**TASK GOAL**
Will you quote every line of the data below word for word?

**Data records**
--------------------

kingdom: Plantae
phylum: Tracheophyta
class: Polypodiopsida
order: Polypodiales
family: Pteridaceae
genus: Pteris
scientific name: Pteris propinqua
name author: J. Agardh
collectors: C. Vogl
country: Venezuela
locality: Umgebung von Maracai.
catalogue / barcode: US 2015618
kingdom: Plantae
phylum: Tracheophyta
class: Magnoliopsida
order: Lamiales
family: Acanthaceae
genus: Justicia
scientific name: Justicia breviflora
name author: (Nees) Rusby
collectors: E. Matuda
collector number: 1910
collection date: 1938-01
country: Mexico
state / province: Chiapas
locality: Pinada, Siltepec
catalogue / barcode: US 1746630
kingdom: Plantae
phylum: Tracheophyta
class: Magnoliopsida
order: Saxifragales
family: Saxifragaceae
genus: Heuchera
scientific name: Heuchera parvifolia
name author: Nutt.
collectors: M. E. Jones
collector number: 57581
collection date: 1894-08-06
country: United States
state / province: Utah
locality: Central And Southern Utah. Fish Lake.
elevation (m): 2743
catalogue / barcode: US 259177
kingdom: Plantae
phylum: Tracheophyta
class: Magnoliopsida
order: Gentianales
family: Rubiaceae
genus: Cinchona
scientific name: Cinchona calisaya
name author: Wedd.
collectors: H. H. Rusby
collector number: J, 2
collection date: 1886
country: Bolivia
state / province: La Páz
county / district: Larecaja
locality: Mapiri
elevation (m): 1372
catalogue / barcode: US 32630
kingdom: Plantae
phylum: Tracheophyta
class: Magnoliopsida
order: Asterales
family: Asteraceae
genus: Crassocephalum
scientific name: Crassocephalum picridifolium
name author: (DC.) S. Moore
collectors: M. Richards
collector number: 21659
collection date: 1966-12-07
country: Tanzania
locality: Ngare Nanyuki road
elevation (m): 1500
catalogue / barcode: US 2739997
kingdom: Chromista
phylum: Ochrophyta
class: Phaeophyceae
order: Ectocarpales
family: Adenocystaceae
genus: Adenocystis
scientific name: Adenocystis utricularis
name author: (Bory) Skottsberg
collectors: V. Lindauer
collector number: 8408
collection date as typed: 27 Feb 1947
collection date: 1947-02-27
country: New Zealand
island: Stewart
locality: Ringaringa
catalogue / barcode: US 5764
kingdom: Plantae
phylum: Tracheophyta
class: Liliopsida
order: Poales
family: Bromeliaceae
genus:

--------------------

**ANSWER TO THIS TASK**
kingdom: Plantae
phylum: Tracheophyta
class: Polypodiopsida
order: Polypodiales
family: Pteridaceae
genus: Pteris
scientific name: Pteris propinqua
name author: J. Agardh
collectors: C. Vogl
country: Venezuela
locality: Umgebung von Maracai.
catalogue / barcode: US 2015618
kingdom: Plantae
phylum: Tracheophyta
class: Magnoliopsida
order: Lamiales
family: Acanthaceae
genus: Justicia
scientific name: Justicia breviflora
name author: (Nees) Rusby
collectors: E. Matuda
collector number: 1910
collection date: 1938-01
country: Mexico
state / province: Chiapas
locality: Pinada, Siltepec
catalogue / barcode: US 1746630
kingdom: Plantae
phylum: Tracheophyta
class: Magnoliopsida
order: Saxifragales
family: Saxifragaceae
genus: Heuchera
scientific name: Heuchera parvifolia
name author: Nutt.
collectors: M. E. Jones
collector number: 57581
collection date: 1894-08-06
country: United States
state / province: Utah
locality: Central And Southern Utah. Fish Lake.
elevation (m): 2743
catalogue / barcode: US 259177
kingdom: Plantae
phylum: Tracheophyta
class: Magnoliopsida
order: Gentianales
family: Rubiaceae
genus: Cinchona
scientific name: Cinchona calisaya
name author: Wedd.
collectors: H. H. Rusby
collector number: J, 2
collection date: 1886
country: Bolivia
state / province: La Páz
county / district: Larecaja
locality: Mapiri
elevation (m): 1372
catalogue / barcode: US 32630
kingdom: Plantae
phylum: Tracheophyta
class: Magnoliopsida
order: Asterales
family: Asteraceae
genus: Crassocephalum
scientific name: Crassocephalum picridifolium
name author: (DC.) S. Moore
collectors: M. Richards
collector number: 21659
collection date: 1966-12-07
country: Tanzania
locality: Ngare Nanyuki road
elevation (m): 1500
catalogue / barcode: US 2739997
kingdom: Chromista
phylum: Ochrophyta
class: Phaeophyceae
order: Ectocarpales
family: Adenocystaceae
genus: Adenocystis
scientific name: Adenocystis utricularis
name author: (Bory) Skottsberg
collectors: V. Lindauer
collector number: 8408
collection date as typed: 27 Feb 1947
collection date: 1947-02-27
country: New Zealand
island: Stewart
locality: Ringaringa
catalogue / barcode: US 5764
kingdom: Plantae
phylum: Tracheophyta
class: Liliopsida
order: Poales
family: Bromeliaceae
genus:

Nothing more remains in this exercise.